Typed-reference composition is a prompt architecture for multi-input generation where every reference image carries an explicit typed role and the prompt text declares, inline, which reference contributes which dimension. It stops silent-reference hallucination at its source.

The shape

Input references
├── Image 1 → refType: "identity"       (face, body, skin tone — ignore clothes/background)
├── Image 2 → refType: "pose"           (body position — ignore appearance/clothes/location)
├── Image 3 → refType: "background"     (environment — ignore subjects)
├── Image 4 → refType: "clothing"       (garment form, fabric, colour — ignore the model wearing it)
└── Image 5 → refType: "product"        (object form, orientation, text — ignore context)

System prompt:
  IMAGE ORDER
  ─────────────
  Image 1: Identity reference
  Image 2: Pose reference (pose only — ignore person)
  Image 3: Background reference
  ...

  RULE: In every prompt, state explicitly which image contributes what.
  RULE: Do not use image numbers that don't exist in IMAGE ORDER.

Emitted prompt (for the generator):
  "... using Image 1 for identity (face/body/skin), Image 2 for pose only
   (ignoring the person depicted), Image 3 for environment (ignoring any
   subjects present), ..."

The three moving parts

  1. refType — a typed role per reference. The type names what dimensions the reference provides and implicitly what it does not.
  2. IMAGE ORDER — a positional declaration shared between system prompt and emitted prompt. Gives every reference a stable, explicit identity.
  3. Inline declaration — the LLM is instructed to name, inside every prompt, what every attached reference is doing. No silent reference usage.

All three are load-bearing. Remove any one and silent-reference hallucination returns.

Why it works

Generative image models receiving N reference images will use all of them — that's the whole point of conditioning.
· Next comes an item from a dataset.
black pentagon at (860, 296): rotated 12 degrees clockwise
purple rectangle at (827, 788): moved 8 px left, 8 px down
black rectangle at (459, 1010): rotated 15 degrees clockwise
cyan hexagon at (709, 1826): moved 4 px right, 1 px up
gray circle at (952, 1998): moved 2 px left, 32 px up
The problem isn't "too many references"; it's "no guidance on which reference answers which question." A clothing reference that also happens to contain a model becomes a second identity source unless explicitly typed as clothing-only.
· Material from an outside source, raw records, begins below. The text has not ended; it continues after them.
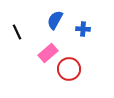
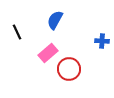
blue cross: moved 19 px right, 12 px down
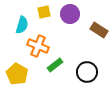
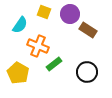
yellow square: rotated 32 degrees clockwise
cyan semicircle: moved 2 px left; rotated 18 degrees clockwise
brown rectangle: moved 11 px left
green rectangle: moved 1 px left, 1 px up
yellow pentagon: moved 1 px right, 1 px up
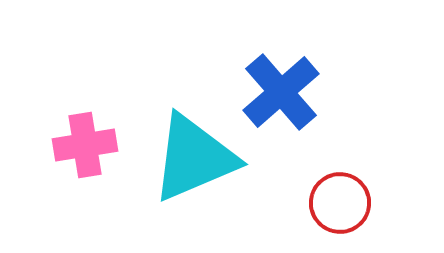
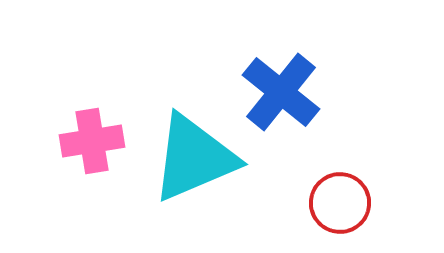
blue cross: rotated 10 degrees counterclockwise
pink cross: moved 7 px right, 4 px up
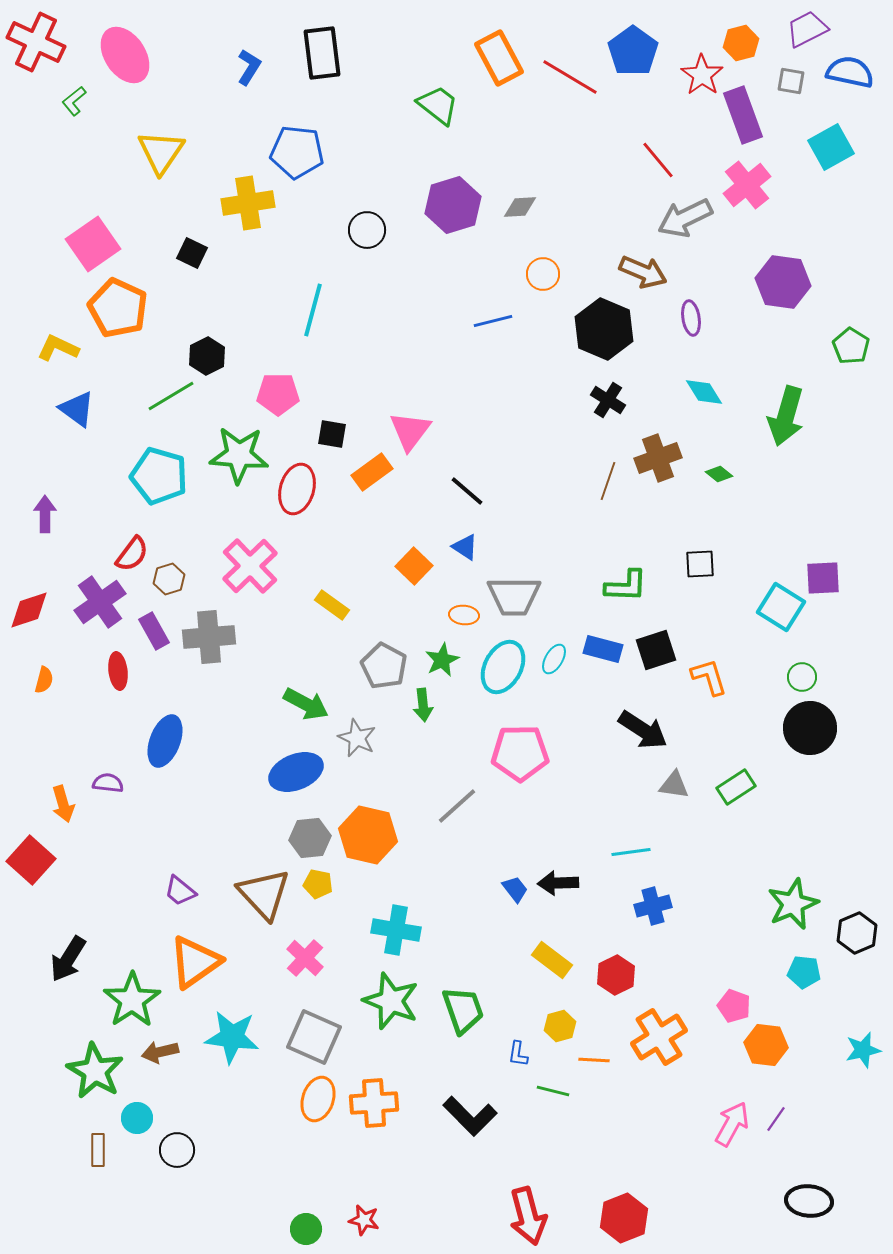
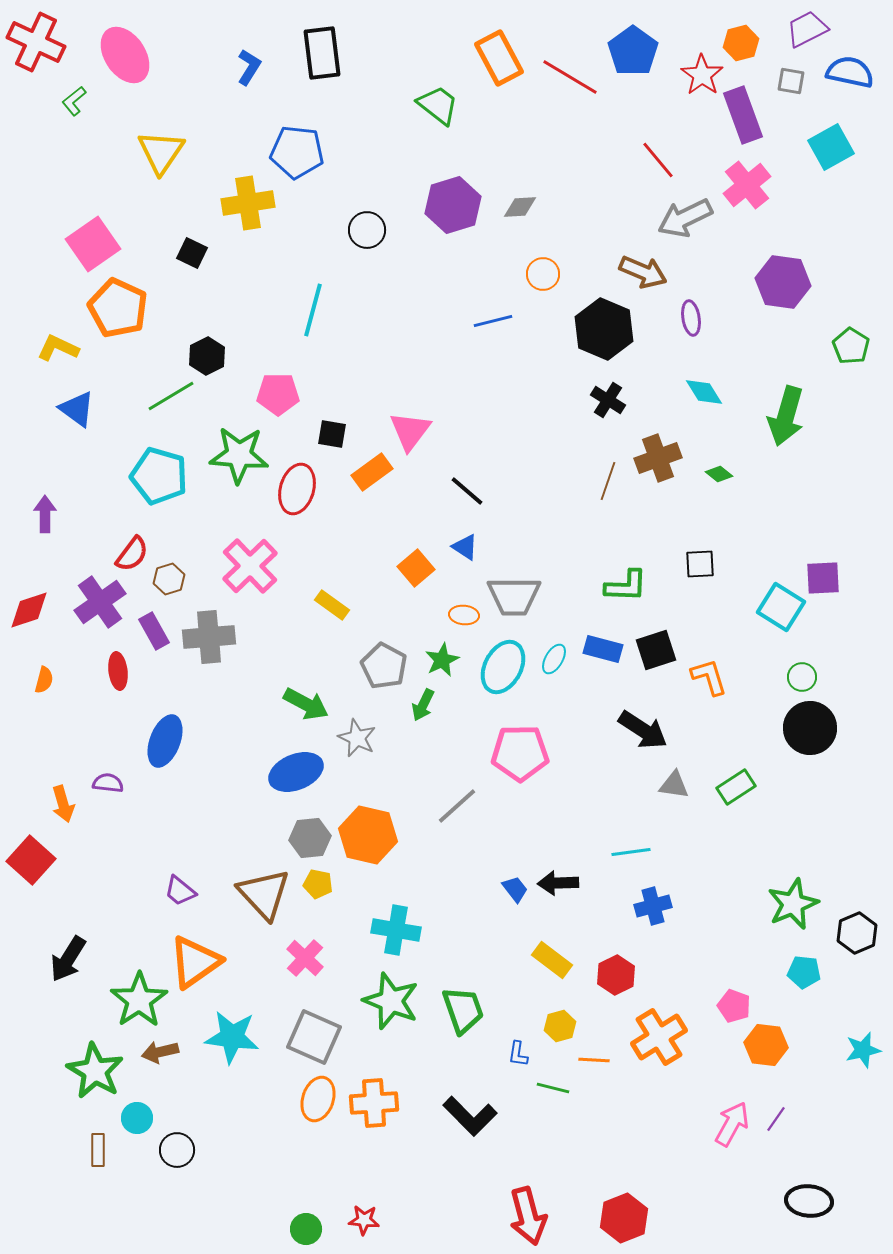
orange square at (414, 566): moved 2 px right, 2 px down; rotated 6 degrees clockwise
green arrow at (423, 705): rotated 32 degrees clockwise
green star at (132, 1000): moved 7 px right
green line at (553, 1091): moved 3 px up
red star at (364, 1220): rotated 8 degrees counterclockwise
The pattern converts the implicit "use these images however seems sensible" contract into an explicit "Image 2 is pose only, ignore the person depicted" contract. The model still makes judgment calls, but within a much narrower space.

Failure modes

  • Untyped reference attachment. A reference without a declared role is interpreted by the model as "use however seems relevant" — which silently pulls the wrong dimension. Catch: every reference must carry a refType at ingest time.
  • Implicit typing via image position alone. "Image 1 is always identity" breaks when some users don't attach Image 1. An explicit IMAGE ORDER with current state, per-call, is load-bearing.
  • Declaration in system prompt only, not in the emitted prompt. If the LLM merely knows about the refType but doesn't write it into the output prompt, the downstream generator doesn't see it. The inline declaration is what reaches the model that matters.

Composition

The pattern slots cleanly into bigger architectures:

  • Often wrapped by a structured-fidelity Lock that restates the IMAGE REFERENCE MAP at the top of every final prompt — the typing reaches the generator on every call, not just at the start of a session.
  • Typically produced by the Architect half of a two-stage director / architect cascade.
  • Composes with reference-condensation: many typed references can be merged into one coherent composite reference to reduce attention load.
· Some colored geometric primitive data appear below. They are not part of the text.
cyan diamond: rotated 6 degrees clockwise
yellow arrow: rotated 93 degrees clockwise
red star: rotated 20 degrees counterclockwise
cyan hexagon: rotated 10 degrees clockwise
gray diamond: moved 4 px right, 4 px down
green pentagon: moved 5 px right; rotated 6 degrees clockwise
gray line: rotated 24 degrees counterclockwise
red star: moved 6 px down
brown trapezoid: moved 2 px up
A single-shot worked example of the pattern is the mixed-prompt-composition-builder — explicit typing for identity, pose, background, clothing, product, and technical references in one composite prompt.

Generalises beyond image generation

Any LLM flow taking multiple typed inputs benefits:

  • Code generation from multiple file contexts — spec file / test file / existing module, each with a declared role.
  • Document synthesis from multiple source documents — primary / supporting / rebuttal.
  • Tool-using agents with multiple data sources — every source declared at ingest.

The discipline — every input has a declared role, and that role is named inline in the output — is the whole pattern.